Jakarta (ANTARA) - Ketua Komisi Pengaduan dan Penegakan Etika Pers Dewan Pers Arif Zulkifli mengatakan kebanyakan pelanggaran kode etik jurnalistik yang dilaporkan ke Dewan Pers dilakukan oleh media online atau daring.

"Yang masuk sebagai laporan ke Dewan Pers yang jumlahnya 700 sampai 800 aduan per Tahun 2020 adalah mereka yang punya badan hukum," kata Arif Zulkifli, dalam diskusi membahas dunia digital dalam kacamata UU Pers dan kode etik jurnalistik yang dipantau virtual dari Jakarta, Kamis.

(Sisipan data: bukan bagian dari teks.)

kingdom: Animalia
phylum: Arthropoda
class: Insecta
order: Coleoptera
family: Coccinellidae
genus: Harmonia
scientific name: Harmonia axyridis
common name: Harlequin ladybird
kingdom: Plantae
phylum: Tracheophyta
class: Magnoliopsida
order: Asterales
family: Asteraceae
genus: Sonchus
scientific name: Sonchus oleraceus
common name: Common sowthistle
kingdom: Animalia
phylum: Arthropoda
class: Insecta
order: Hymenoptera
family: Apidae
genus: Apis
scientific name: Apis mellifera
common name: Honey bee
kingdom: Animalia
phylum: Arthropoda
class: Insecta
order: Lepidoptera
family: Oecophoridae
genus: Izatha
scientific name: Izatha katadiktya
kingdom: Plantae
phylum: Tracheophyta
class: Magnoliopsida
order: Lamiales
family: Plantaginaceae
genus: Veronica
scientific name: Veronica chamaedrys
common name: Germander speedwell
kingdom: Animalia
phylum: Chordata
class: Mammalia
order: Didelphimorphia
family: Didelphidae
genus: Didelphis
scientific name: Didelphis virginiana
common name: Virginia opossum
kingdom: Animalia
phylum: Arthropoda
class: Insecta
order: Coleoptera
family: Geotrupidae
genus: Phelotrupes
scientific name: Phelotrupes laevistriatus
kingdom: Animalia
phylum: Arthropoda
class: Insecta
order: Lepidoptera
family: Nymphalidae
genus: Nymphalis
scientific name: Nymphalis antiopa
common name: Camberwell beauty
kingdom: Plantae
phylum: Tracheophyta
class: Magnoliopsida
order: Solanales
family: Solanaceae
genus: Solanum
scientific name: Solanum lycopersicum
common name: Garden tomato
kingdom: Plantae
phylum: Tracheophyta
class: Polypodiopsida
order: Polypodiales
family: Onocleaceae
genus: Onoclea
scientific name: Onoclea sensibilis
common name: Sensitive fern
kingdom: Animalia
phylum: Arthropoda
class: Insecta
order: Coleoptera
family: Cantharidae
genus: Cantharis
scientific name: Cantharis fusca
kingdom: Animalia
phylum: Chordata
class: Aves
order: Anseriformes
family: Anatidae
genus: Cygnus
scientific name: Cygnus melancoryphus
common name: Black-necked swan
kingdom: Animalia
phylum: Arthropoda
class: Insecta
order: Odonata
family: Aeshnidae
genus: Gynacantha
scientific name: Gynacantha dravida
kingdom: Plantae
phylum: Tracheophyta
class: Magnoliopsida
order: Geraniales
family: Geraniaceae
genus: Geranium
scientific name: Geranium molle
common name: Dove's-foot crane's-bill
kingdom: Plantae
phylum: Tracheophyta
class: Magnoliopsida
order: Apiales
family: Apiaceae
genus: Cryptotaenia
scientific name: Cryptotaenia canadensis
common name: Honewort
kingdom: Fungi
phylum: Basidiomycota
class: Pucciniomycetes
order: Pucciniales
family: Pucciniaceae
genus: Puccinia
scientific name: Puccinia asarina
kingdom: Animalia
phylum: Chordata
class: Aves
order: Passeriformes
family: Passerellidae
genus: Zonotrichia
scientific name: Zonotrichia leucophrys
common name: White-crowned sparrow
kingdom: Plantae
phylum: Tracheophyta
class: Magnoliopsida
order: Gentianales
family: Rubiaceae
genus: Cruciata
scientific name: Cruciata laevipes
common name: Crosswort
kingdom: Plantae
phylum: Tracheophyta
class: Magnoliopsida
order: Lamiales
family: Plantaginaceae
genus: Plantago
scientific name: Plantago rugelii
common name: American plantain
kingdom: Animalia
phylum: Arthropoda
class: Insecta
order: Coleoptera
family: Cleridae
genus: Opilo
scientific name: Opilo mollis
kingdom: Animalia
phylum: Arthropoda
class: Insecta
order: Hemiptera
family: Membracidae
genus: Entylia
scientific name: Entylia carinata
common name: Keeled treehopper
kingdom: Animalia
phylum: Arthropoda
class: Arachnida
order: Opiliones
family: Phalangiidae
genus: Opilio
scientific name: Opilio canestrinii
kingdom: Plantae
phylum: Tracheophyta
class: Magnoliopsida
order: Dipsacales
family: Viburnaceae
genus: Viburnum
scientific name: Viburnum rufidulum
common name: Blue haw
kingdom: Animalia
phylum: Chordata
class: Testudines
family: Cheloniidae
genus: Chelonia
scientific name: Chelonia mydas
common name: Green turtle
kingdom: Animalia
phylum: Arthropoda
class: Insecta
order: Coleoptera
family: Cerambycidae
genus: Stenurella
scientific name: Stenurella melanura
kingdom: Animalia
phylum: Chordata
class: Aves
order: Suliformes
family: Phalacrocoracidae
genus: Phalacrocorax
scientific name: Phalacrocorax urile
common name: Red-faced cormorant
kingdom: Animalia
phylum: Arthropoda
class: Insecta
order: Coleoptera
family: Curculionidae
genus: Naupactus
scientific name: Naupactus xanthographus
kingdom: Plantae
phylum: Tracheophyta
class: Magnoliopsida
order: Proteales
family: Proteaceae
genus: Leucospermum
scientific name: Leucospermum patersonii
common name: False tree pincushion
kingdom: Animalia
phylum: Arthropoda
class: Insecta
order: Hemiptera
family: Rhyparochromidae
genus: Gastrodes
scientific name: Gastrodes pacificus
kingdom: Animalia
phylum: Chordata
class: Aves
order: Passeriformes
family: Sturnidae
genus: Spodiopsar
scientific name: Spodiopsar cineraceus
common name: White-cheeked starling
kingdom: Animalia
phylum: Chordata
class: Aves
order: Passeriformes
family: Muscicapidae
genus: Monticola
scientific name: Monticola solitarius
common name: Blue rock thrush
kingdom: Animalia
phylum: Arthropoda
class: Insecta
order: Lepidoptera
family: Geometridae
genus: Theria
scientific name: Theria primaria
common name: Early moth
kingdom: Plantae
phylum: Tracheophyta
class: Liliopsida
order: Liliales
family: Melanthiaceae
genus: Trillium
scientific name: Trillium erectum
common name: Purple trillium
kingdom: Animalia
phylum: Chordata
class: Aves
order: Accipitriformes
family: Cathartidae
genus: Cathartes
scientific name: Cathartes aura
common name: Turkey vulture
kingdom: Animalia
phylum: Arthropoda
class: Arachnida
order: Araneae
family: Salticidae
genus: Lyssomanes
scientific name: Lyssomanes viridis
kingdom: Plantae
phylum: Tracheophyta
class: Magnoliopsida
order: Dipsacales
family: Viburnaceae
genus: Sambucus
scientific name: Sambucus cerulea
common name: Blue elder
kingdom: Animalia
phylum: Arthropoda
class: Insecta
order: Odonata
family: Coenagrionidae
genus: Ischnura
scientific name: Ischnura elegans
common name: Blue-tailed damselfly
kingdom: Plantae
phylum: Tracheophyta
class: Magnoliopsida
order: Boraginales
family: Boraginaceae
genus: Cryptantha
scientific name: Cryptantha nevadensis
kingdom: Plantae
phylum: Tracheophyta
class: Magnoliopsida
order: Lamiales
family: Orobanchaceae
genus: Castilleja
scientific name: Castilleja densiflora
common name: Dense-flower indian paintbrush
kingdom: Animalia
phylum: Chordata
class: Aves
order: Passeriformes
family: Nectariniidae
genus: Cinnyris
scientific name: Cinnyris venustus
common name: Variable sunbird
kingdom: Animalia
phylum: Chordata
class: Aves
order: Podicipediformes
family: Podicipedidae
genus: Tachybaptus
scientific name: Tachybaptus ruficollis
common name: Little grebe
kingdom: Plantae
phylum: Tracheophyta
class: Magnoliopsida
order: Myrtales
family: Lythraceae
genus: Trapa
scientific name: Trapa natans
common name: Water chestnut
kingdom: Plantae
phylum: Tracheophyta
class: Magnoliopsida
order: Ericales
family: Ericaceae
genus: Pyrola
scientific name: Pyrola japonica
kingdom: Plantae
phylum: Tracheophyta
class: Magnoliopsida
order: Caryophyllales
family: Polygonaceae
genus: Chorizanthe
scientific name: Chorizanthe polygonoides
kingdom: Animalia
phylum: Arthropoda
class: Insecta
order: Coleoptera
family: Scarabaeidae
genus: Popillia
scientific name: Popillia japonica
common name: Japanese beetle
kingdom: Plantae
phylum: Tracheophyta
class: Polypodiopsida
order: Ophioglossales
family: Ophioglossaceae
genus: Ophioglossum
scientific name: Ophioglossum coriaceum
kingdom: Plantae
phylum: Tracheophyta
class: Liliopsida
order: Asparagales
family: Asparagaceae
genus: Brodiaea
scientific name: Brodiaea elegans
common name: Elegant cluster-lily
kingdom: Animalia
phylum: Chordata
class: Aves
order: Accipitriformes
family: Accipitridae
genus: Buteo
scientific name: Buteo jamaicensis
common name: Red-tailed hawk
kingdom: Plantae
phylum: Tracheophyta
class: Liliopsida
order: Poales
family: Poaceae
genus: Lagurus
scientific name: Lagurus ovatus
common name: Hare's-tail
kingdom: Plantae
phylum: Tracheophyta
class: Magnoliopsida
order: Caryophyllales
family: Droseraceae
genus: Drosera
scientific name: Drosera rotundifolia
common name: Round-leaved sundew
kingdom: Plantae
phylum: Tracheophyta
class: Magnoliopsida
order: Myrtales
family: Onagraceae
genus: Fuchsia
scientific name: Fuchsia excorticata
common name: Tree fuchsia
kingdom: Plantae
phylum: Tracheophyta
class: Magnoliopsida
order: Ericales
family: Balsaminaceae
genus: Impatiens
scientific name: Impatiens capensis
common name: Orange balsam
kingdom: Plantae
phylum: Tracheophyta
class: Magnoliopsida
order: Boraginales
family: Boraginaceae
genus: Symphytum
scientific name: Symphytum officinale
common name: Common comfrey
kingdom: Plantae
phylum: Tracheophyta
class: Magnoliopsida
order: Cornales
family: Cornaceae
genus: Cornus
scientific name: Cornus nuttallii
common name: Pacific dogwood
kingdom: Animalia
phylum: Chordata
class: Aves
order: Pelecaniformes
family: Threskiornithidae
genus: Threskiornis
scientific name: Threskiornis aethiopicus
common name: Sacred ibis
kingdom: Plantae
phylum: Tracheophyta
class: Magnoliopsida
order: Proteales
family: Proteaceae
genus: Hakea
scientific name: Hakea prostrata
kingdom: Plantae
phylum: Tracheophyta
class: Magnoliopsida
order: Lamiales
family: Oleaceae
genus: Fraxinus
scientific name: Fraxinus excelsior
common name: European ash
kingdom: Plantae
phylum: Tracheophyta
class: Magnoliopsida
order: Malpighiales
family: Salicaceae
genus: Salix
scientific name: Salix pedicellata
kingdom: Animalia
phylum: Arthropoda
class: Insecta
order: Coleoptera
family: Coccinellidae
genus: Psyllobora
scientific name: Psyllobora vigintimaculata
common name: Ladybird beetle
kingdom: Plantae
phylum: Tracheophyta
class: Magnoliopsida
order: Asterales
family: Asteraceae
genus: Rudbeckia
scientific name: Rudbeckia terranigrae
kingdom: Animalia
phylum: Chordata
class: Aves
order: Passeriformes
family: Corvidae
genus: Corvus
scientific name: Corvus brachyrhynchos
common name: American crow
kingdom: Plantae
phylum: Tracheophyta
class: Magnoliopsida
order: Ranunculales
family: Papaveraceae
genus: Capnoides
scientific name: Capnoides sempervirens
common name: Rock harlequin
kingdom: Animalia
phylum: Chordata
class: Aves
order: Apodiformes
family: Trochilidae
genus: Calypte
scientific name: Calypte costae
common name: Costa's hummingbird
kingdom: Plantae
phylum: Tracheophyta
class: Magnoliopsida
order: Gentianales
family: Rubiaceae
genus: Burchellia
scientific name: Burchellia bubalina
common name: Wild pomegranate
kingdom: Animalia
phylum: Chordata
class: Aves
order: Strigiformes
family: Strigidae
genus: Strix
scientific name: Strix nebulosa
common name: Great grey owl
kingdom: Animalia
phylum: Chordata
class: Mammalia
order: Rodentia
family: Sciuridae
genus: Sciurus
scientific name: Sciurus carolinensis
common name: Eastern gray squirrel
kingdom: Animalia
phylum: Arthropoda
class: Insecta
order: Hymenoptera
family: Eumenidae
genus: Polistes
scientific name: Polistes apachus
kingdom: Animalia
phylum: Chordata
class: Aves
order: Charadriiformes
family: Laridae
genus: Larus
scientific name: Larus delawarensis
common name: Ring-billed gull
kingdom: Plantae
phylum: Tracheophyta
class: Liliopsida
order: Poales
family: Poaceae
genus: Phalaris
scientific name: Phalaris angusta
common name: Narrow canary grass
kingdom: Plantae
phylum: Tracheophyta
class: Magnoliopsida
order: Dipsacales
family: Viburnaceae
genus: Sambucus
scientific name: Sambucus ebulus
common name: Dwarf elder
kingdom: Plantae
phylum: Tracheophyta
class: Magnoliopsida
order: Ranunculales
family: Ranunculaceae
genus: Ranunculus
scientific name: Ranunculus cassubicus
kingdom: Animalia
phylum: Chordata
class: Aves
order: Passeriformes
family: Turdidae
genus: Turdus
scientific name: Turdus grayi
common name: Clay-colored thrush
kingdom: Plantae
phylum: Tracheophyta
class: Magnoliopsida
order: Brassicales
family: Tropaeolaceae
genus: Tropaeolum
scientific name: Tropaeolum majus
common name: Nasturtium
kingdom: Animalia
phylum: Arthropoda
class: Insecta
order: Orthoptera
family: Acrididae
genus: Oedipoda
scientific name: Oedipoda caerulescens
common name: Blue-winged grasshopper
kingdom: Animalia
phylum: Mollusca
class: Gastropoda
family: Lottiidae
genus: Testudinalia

Berbadan hukum adalah salah satu syarat disebut sebagai perusahaan pers, menurut Undang-Undang Nomor 40 Tahun 1999 tentang Pers, dan jika tidak berstatus badan hukum maka tidak dapat dimediasi oleh Dewan Pers.

"Di antara yang 800, saya berani katakan mungkin 90 sampai 95 persen isinya adalah pelanggaran-pelanggaran etik yang sebetulnya sangat sederhana dan memang umumnya dilakukan media-media online," ujar Arif, yang saat ini menjabat sebagai Pemimpin Redaksi Majalah Tempo.

Dalam diskusi yang sama, tokoh media sekaligus Wakil Ketua Dewan Pers 2010-2013 Bambang Harymurti mengatakan laporan yang dilaporkan menyasar media daring merupakan sesuatu yang wajar mengingat tercatat ada sekitar 47.000 media di Indonesia per 2019.

Dari angka tersebut, sekitar 2.000 adalah media cetak, 600 media radio, dan 500 televisi, termasuk televisi lokal, dengan sisanya masuk dalam kategori media daring.

"Jadi 90 sekian persen itu media online yang jumlahnya tiba-tiba banyak dan wajar kalau keluhan paling banyak di media online," kata Bambang.